> **Work to complete**:
Copy each of the records below word for word, in the order given.

> **Records shown**:

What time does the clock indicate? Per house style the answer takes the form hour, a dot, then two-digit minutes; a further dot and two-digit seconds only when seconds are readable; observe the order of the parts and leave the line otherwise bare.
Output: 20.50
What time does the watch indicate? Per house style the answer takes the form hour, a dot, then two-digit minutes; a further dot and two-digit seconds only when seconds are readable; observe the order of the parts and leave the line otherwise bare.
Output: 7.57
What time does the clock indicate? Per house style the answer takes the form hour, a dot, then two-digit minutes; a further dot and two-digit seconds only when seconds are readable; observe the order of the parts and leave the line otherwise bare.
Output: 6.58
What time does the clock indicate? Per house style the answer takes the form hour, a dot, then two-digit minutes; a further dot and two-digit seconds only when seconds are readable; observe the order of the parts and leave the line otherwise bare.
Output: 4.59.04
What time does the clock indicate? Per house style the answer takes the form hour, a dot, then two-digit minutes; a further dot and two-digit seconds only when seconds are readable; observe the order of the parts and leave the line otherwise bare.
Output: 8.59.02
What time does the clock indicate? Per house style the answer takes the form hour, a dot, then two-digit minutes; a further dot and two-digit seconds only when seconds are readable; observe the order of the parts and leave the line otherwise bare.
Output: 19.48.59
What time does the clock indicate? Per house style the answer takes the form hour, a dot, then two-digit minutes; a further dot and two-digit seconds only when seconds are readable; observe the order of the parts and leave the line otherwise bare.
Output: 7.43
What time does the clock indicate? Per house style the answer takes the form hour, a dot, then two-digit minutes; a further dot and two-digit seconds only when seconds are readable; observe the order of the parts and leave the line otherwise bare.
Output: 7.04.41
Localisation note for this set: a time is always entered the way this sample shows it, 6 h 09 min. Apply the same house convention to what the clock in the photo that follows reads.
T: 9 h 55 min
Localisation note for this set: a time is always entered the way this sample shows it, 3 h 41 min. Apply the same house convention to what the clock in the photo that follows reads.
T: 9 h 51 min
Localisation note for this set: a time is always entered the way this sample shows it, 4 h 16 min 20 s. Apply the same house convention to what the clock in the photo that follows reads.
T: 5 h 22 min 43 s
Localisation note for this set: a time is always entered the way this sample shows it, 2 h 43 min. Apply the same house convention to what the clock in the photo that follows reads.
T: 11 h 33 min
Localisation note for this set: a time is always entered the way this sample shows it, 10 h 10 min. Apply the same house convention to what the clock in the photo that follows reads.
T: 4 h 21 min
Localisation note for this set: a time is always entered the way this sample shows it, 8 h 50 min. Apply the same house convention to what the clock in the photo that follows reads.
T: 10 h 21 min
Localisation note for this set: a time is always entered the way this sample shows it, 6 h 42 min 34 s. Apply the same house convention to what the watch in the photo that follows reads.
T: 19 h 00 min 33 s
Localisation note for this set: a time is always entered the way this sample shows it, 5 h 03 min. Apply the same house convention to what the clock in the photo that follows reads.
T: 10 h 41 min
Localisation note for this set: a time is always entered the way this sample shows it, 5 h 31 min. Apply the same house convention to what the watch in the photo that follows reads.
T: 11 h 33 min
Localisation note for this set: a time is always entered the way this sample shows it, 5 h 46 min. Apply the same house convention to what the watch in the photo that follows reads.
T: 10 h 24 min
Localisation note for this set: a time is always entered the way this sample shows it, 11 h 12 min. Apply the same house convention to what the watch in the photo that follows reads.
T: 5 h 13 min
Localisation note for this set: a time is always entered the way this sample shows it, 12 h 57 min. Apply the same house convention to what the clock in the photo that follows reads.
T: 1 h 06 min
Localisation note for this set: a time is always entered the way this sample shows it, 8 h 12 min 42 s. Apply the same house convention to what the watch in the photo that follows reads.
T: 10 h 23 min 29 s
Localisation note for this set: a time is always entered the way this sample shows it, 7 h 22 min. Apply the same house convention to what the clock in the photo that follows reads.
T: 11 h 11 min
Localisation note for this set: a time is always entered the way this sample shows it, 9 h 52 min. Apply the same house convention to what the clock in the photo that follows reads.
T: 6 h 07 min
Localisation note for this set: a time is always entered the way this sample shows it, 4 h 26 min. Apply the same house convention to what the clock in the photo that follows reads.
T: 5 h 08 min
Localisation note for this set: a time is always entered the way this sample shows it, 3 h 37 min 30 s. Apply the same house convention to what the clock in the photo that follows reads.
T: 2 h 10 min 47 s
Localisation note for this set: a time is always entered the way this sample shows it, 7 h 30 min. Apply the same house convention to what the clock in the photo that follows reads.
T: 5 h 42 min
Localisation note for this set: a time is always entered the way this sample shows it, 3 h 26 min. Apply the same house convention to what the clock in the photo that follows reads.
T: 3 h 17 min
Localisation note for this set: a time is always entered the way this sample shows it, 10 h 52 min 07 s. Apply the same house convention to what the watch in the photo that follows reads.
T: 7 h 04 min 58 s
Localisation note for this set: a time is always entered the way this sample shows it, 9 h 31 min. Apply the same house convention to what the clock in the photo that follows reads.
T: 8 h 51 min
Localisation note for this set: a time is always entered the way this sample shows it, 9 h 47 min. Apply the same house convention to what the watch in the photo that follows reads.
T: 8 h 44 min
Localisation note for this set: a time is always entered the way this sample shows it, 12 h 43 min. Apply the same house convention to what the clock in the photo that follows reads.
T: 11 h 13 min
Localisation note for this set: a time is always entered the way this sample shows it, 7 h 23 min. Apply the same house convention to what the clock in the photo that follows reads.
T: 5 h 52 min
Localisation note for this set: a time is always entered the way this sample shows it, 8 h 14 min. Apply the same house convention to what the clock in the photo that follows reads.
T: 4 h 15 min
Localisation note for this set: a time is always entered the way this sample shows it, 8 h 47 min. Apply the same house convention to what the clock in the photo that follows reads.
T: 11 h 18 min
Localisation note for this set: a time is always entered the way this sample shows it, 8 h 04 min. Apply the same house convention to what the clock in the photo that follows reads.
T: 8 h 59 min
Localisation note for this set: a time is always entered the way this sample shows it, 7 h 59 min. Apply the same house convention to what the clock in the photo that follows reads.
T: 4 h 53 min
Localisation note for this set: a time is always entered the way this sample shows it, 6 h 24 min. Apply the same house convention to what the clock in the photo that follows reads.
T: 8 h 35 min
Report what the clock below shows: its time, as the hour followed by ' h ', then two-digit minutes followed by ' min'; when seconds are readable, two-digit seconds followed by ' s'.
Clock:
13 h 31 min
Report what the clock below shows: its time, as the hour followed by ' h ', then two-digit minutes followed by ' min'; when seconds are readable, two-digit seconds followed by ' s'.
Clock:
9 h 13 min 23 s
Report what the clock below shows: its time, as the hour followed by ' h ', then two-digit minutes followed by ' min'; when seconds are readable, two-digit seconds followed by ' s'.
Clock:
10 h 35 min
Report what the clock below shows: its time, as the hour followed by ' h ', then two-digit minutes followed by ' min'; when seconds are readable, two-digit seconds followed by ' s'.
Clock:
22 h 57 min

> **Answer to this exercise**:
What time does the clock indicate? Per house style the answer takes the form hour, a dot, then two-digit minutes; a further dot and two-digit seconds only when seconds are readable; observe the order of the parts and leave the line otherwise bare.
Output: 20.50
What time does the watch indicate? Per house style the answer takes the form hour, a dot, then two-digit minutes; a further dot and two-digit seconds only when seconds are readable; observe the order of the parts and leave the line otherwise bare.
Output: 7.57
What time does the clock indicate? Per house style the answer takes the form hour, a dot, then two-digit minutes; a further dot and two-digit seconds only when seconds are readable; observe the order of the parts and leave the line otherwise bare.
Output: 6.58
What time does the clock indicate? Per house style the answer takes the form hour, a dot, then two-digit minutes; a further dot and two-digit seconds only when seconds are readable; observe the order of the parts and leave the line otherwise bare.
Output: 4.59.04
What time does the clock indicate? Per house style the answer takes the form hour, a dot, then two-digit minutes; a further dot and two-digit seconds only when seconds are readable; observe the order of the parts and leave the line otherwise bare.
Output: 8.59.02
What time does the clock indicate? Per house style the answer takes the form hour, a dot, then two-digit minutes; a further dot and two-digit seconds only when seconds are readable; observe the order of the parts and leave the line otherwise bare.
Output: 19.48.59
What time does the clock indicate? Per house style the answer takes the form hour, a dot, then two-digit minutes; a further dot and two-digit seconds only when seconds are readable; observe the order of the parts and leave the line otherwise bare.
Output: 7.43
What time does the clock indicate? Per house style the answer takes the form hour, a dot, then two-digit minutes; a further dot and two-digit seconds only when seconds are readable; observe the order of the parts and leave the line otherwise bare.
Output: 7.04.41
Localisation note for this set: a time is always entered the way this sample shows it, 6 h 09 min. Apply the same house convention to what the clock in the photo that follows reads.
T: 9 h 55 min
Localisation note for this set: a time is always entered the way this sample shows it, 3 h 41 min. Apply the same house convention to what the clock in the photo that follows reads.
T: 9 h 51 min
Localisation note for this set: a time is always entered the way this sample shows it, 4 h 16 min 20 s. Apply the same house convention to what the clock in the photo that follows reads.
T: 5 h 22 min 43 s
Localisation note for this set: a time is always entered the way this sample shows it, 2 h 43 min. Apply the same house convention to what the clock in the photo that follows reads.
T: 11 h 33 min
Localisation note for this set: a time is always entered the way this sample shows it, 10 h 10 min. Apply the same house convention to what the clock in the photo that follows reads.
T: 4 h 21 min
Localisation note for this set: a time is always entered the way this sample shows it, 8 h 50 min. Apply the same house convention to what the clock in the photo that follows reads.
T: 10 h 21 min
Localisation note for this set: a time is always entered the way this sample shows it, 6 h 42 min 34 s. Apply the same house convention to what the watch in the photo that follows reads.
T: 19 h 00 min 33 s
Localisation note for this set: a time is always entered the way this sample shows it, 5 h 03 min. Apply the same house convention to what the clock in the photo that follows reads.
T: 10 h 41 min
Localisation note for this set: a time is always entered the way this sample shows it, 5 h 31 min. Apply the same house convention to what the watch in the photo that follows reads.
T: 11 h 33 min
Localisation note for this set: a time is always entered the way this sample shows it, 5 h 46 min. Apply the same house convention to what the watch in the photo that follows reads.
T: 10 h 24 min
Localisation note for this set: a time is always entered the way this sample shows it, 11 h 12 min. Apply the same house convention to what the watch in the photo that follows reads.
T: 5 h 13 min
Localisation note for this set: a time is always entered the way this sample shows it, 12 h 57 min. Apply the same house convention to what the clock in the photo that follows reads.
T: 1 h 06 min
Localisation note for this set: a time is always entered the way this sample shows it, 8 h 12 min 42 s. Apply the same house convention to what the watch in the photo that follows reads.
T: 10 h 23 min 29 s
Localisation note for this set: a time is always entered the way this sample shows it, 7 h 22 min. Apply the same house convention to what the clock in the photo that follows reads.
T: 11 h 11 min
Localisation note for this set: a time is always entered the way this sample shows it, 9 h 52 min. Apply the same house convention to what the clock in the photo that follows reads.
T: 6 h 07 min
Localisation note for this set: a time is always entered the way this sample shows it, 4 h 26 min. Apply the same house convention to what the clock in the photo that follows reads.
T: 5 h 08 min
Localisation note for this set: a time is always entered the way this sample shows it, 3 h 37 min 30 s. Apply the same house convention to what the clock in the photo that follows reads.
T: 2 h 10 min 47 s
Localisation note for this set: a time is always entered the way this sample shows it, 7 h 30 min. Apply the same house convention to what the clock in the photo that follows reads.
T: 5 h 42 min
Localisation note for this set: a time is always entered the way this sample shows it, 3 h 26 min. Apply the same house convention to what the clock in the photo that follows reads.
T: 3 h 17 min
Localisation note for this set: a time is always entered the way this sample shows it, 10 h 52 min 07 s. Apply the same house convention to what the watch in the photo that follows reads.
T: 7 h 04 min 58 s
Localisation note for this set: a time is always entered the way this sample shows it, 9 h 31 min. Apply the same house convention to what the clock in the photo that follows reads.
T: 8 h 51 min
Localisation note for this set: a time is always entered the way this sample shows it, 9 h 47 min. Apply the same house convention to what the watch in the photo that follows reads.
T: 8 h 44 min
Localisation note for this set: a time is always entered the way this sample shows it, 12 h 43 min. Apply the same house convention to what the clock in the photo that follows reads.
T: 11 h 13 min
Localisation note for this set: a time is always entered the way this sample shows it, 7 h 23 min. Apply the same house convention to what the clock in the photo that follows reads.
T: 5 h 52 min
Localisation note for this set: a time is always entered the way this sample shows it, 8 h 14 min. Apply the same house convention to what the clock in the photo that follows reads.
T: 4 h 15 min
Localisation note for this set: a time is always entered the way this sample shows it, 8 h 47 min. Apply the same house convention to what the clock in the photo that follows reads.
T: 11 h 18 min
Localisation note for this set: a time is always entered the way this sample shows it, 8 h 04 min. Apply the same house convention to what the clock in the photo that follows reads.
T: 8 h 59 min
Localisation note for this set: a time is always entered the way this sample shows it, 7 h 59 min. Apply the same house convention to what the clock in the photo that follows reads.
T: 4 h 53 min
Localisation note for this set: a time is always entered the way this sample shows it, 6 h 24 min. Apply the same house convention to what the clock in the photo that follows reads.
T: 8 h 35 min
Report what the clock below shows: its time, as the hour followed by ' h ', then two-digit minutes followed by ' min'; when seconds are readable, two-digit seconds followed by ' s'.
Clock:
13 h 31 min
Report what the clock below shows: its time, as the hour followed by ' h ', then two-digit minutes followed by ' min'; when seconds are readable, two-digit seconds followed by ' s'.
Clock:
9 h 13 min 23 s
Report what the clock below shows: its time, as the hour followed by ' h ', then two-digit minutes followed by ' min'; when seconds are readable, two-digit seconds followed by ' s'.
Clock:
10 h 35 min
Report what the clock below shows: its time, as the hour followed by ' h ', then two-digit minutes followed by ' min'; when seconds are readable, two-digit seconds followed by ' s'.
Clock:
22 h 57 min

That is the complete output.